- **Aufgabe a**: Geben Sie die Zeilen der Auflistung vom Anfang bis einschließlich der Zeile mit „Activitat residents“ unverändert wieder.

- **Textauszug**:
+ + + + + + +

Lange taten die USA so, als könne man eine Demokratie mit Warlords aufbauen. Jetzt geht Afghanistan an die Taliban.

Mike Pompeo und der afghanische Präsident Ghani in Kabul Foto: Afghanischer Päsidentenpalast via reuters

A fghanistans machtgeile, kleptokratische Eliten hätten die Milliardenkürzung verdient, die US-Außenminister Pompeo nach fehlgeschlagener Vermittlung in Kabul am Montag bekannt gab. Seit sechs Monaten streiten sie, nach einer ungeklärten Wahl, wer die Pfründen der Präsidentschaft verteilen darf. Doch selbst ein Systemkollaps nach weiteren Kürzungen würde sie nicht treffen. Sie können mit ihren Zweitpässen an den Golf oder an den Central Park ziehen. Sie haben vorgesorgt – mit milliardenschweren Unterschlagungen auf Kosten ihrer Landsleute, für die diese Gelder eigentlich bestimmt waren und die zu mehr als der Hälfte immer noch in Armut leben.

Dass die USA die beiden Kabuler Möchtegern-Präsidenten jetzt zu Alleinschuldigen stempeln, ist allerdings infam. Sie sind für diese Situation zentral mitverantwortlich. Straffreiheit, nicht nur für Korruption, war kein Systemfehler, sondern Teil des Lohns für Warlords und Neo-Oligarchen, mit denen man den „Krieg gegen den Terror“ bestritt, der genauso fehlschlug wie das afghanische Projekt.

+ + + + + + +

- **Untersuchte Daten**:

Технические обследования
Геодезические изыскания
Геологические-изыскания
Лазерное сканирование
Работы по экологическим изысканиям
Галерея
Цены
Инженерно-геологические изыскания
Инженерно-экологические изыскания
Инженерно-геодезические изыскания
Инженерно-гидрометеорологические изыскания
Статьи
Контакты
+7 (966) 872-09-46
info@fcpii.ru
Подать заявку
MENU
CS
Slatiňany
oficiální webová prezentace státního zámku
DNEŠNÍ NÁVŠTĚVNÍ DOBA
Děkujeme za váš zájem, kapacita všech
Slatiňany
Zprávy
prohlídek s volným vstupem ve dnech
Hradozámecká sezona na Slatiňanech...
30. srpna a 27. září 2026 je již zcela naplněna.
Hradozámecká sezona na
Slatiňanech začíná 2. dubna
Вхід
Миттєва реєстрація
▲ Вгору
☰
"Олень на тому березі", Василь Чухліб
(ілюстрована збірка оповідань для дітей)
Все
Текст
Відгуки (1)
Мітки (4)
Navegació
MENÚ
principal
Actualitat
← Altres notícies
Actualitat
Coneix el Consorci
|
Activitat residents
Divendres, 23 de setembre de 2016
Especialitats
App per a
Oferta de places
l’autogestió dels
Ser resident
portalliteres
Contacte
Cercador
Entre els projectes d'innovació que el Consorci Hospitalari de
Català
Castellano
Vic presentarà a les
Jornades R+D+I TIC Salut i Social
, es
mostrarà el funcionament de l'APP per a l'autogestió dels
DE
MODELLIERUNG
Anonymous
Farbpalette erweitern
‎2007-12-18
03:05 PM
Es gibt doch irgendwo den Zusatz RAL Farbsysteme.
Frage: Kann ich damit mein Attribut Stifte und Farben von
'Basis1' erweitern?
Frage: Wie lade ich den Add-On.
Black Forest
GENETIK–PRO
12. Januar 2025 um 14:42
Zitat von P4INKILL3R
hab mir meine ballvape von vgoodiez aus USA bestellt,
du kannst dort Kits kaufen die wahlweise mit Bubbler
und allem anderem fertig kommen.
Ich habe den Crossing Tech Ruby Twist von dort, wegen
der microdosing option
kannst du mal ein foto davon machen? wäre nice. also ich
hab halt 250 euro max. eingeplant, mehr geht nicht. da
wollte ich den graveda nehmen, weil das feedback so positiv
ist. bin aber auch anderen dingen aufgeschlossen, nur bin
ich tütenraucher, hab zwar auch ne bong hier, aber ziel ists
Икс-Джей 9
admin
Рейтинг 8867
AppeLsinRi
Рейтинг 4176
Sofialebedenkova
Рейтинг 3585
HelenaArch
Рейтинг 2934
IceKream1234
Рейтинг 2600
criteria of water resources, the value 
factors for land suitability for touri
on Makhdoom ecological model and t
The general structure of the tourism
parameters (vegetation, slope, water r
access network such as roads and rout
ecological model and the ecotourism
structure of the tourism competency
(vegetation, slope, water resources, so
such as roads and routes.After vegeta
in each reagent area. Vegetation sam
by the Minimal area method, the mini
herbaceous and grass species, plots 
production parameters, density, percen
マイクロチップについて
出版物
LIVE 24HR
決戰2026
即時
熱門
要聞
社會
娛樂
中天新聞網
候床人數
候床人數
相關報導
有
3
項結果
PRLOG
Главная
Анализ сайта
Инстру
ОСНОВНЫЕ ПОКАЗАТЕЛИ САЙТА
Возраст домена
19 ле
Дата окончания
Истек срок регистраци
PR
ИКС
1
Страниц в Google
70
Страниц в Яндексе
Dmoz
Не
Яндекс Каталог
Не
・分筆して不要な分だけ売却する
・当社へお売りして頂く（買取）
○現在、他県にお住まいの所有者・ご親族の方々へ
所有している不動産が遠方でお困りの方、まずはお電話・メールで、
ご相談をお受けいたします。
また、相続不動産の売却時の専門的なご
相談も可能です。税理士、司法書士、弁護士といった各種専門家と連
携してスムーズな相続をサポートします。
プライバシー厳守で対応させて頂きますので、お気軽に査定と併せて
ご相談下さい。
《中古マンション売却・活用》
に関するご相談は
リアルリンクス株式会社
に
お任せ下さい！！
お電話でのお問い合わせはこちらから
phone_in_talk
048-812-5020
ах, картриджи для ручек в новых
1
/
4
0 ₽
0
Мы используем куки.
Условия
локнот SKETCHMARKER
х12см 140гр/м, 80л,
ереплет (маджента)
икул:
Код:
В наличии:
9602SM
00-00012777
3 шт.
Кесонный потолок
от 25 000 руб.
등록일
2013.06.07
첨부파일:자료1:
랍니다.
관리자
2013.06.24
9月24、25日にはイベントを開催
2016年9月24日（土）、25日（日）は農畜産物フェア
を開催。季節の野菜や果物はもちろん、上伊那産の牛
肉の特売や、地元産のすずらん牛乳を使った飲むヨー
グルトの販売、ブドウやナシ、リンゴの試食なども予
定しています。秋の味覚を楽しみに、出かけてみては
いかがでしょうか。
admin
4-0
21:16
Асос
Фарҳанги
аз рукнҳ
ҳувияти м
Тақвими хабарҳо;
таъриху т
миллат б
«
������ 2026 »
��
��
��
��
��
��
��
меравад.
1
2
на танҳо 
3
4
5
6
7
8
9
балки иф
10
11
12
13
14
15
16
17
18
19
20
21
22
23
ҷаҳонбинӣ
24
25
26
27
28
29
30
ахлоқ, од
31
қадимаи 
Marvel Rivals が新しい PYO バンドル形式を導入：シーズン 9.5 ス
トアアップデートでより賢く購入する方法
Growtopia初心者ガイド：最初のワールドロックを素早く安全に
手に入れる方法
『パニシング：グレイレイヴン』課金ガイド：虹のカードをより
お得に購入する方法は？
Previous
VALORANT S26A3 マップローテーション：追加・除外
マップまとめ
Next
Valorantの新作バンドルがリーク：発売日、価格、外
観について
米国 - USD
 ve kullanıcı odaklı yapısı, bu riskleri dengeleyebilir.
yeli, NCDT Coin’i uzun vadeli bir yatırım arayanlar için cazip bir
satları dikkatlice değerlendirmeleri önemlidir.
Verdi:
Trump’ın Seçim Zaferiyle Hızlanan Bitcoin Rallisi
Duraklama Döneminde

+ + + + + + +

- **Aufgabe b**: Seit wie langer Zeit streiten die afghanischen Eliten laut dem Textauszug darüber, wer die Pfründen der Präsidentschaft verteilen darf?

- **Lösung a**:
Технические обследования
Геодезические изыскания
Геологические-изыскания
Лазерное сканирование
Работы по экологическим изысканиям
Галерея
Цены
Инженерно-геологические изыскания
Инженерно-экологические изыскания
Инженерно-геодезические изыскания
Инженерно-гидрометеорологические изыскания
Статьи
Контакты
+7 (966) 872-09-46
info@fcpii.ru
Подать заявку
MENU
CS
Slatiňany
oficiální webová prezentace státního zámku
DNEŠNÍ NÁVŠTĚVNÍ DOBA
Děkujeme za váš zájem, kapacita všech
Slatiňany
Zprávy
prohlídek s volným vstupem ve dnech
Hradozámecká sezona na Slatiňanech...
30. srpna a 27. září 2026 je již zcela naplněna.
Hradozámecká sezona na
Slatiňanech začíná 2. dubna
Вхід
Миттєва реєстрація
▲ Вгору
☰
"Олень на тому березі", Василь Чухліб
(ілюстрована збірка оповідань для дітей)
Все
Текст
Відгуки (1)
Мітки (4)
Navegació
MENÚ
principal
Actualitat
← Altres notícies
Actualitat
Coneix el Consorci
|
Activitat residents

- **Lösung b**: Seit sechs Monaten.